Features of the visualization of the liver in children with glycogen storage disease according to data of computed tomography

Diagnostic value of computed tomography (CT) of the liver imaging in children with glycogen storage disease (GSD) is still poorly understood, in this connection, there were examined 59 patients with essential hypertension (study group) and 27 - with Wilson's disease (WD) (control group). In dependence on the type of GSD patients of the main group were divided into 3 groups: 1st with GSD Type I (n = 18), 2nd - with GSD type III (n = 21), the third - with the GSD type VI/IX (n = 20). Reference group was consisted of 107 children without liver disease. CT of the abdominal cavity on multislice computed tomography Light Speed 16 and 750 HD (GE, USA) was performed in all cases. The pronounced hepatomegaly with predominant increase in the left lobe and the index of I segment was established to be the common diagnostic CT sign, typical for all types of GSD. The change in the X-ray density of the liver parenchyma, dependent on the type of disease is also the feature of the CT-picture of liver parenchyma.
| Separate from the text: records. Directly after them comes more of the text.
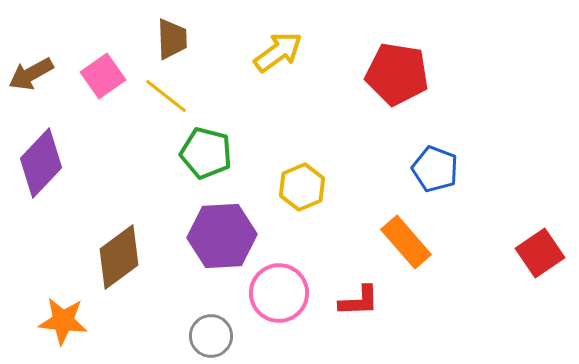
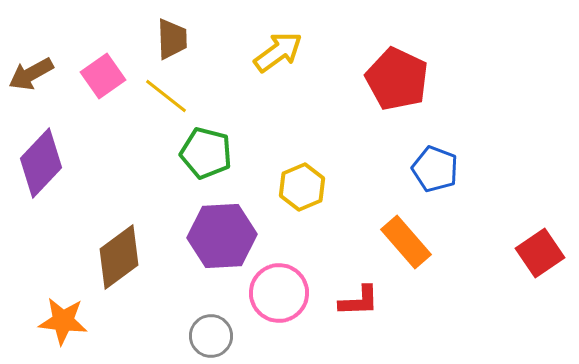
red pentagon: moved 5 px down; rotated 16 degrees clockwise
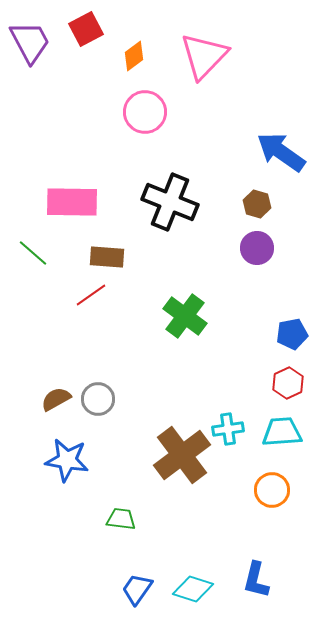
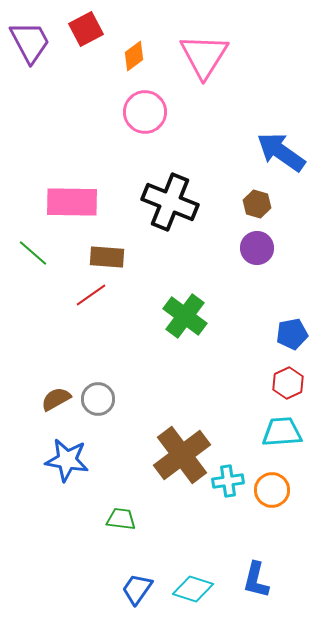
pink triangle: rotated 12 degrees counterclockwise
cyan cross: moved 52 px down
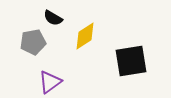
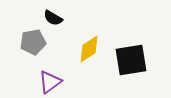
yellow diamond: moved 4 px right, 13 px down
black square: moved 1 px up
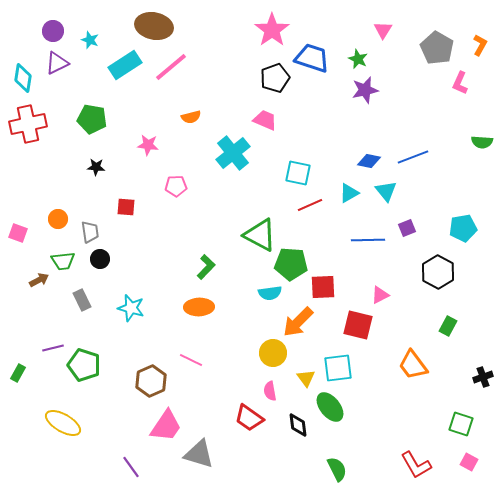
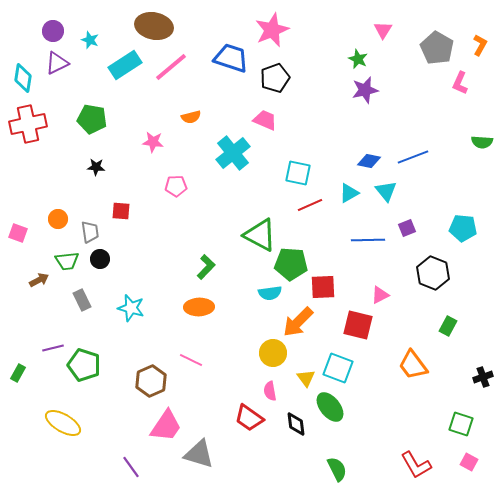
pink star at (272, 30): rotated 12 degrees clockwise
blue trapezoid at (312, 58): moved 81 px left
pink star at (148, 145): moved 5 px right, 3 px up
red square at (126, 207): moved 5 px left, 4 px down
cyan pentagon at (463, 228): rotated 16 degrees clockwise
green trapezoid at (63, 261): moved 4 px right
black hexagon at (438, 272): moved 5 px left, 1 px down; rotated 8 degrees counterclockwise
cyan square at (338, 368): rotated 28 degrees clockwise
black diamond at (298, 425): moved 2 px left, 1 px up
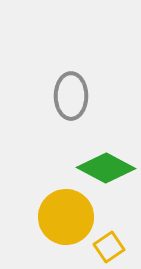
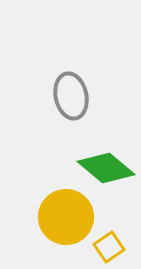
gray ellipse: rotated 12 degrees counterclockwise
green diamond: rotated 12 degrees clockwise
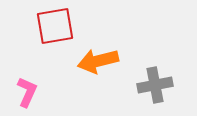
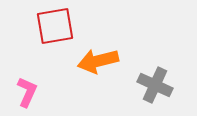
gray cross: rotated 36 degrees clockwise
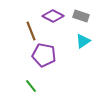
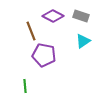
green line: moved 6 px left; rotated 32 degrees clockwise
In GD type I there was often noted the decline in the X-ray density of the liver parenchyma, while in GSD types III and VI there was identified a significant increase in the density of the organ tissue, which was related with morphological changes in the liver parenchyma, caused by the deposition of glycogen in hepatocytes, fat and protein dystrophy. The authors believe that CT of the abdominal cavity can be an alternative, non-invasive, relatively inexpensive and accessible way to diagnose GD, which is especially important in pediatric practice.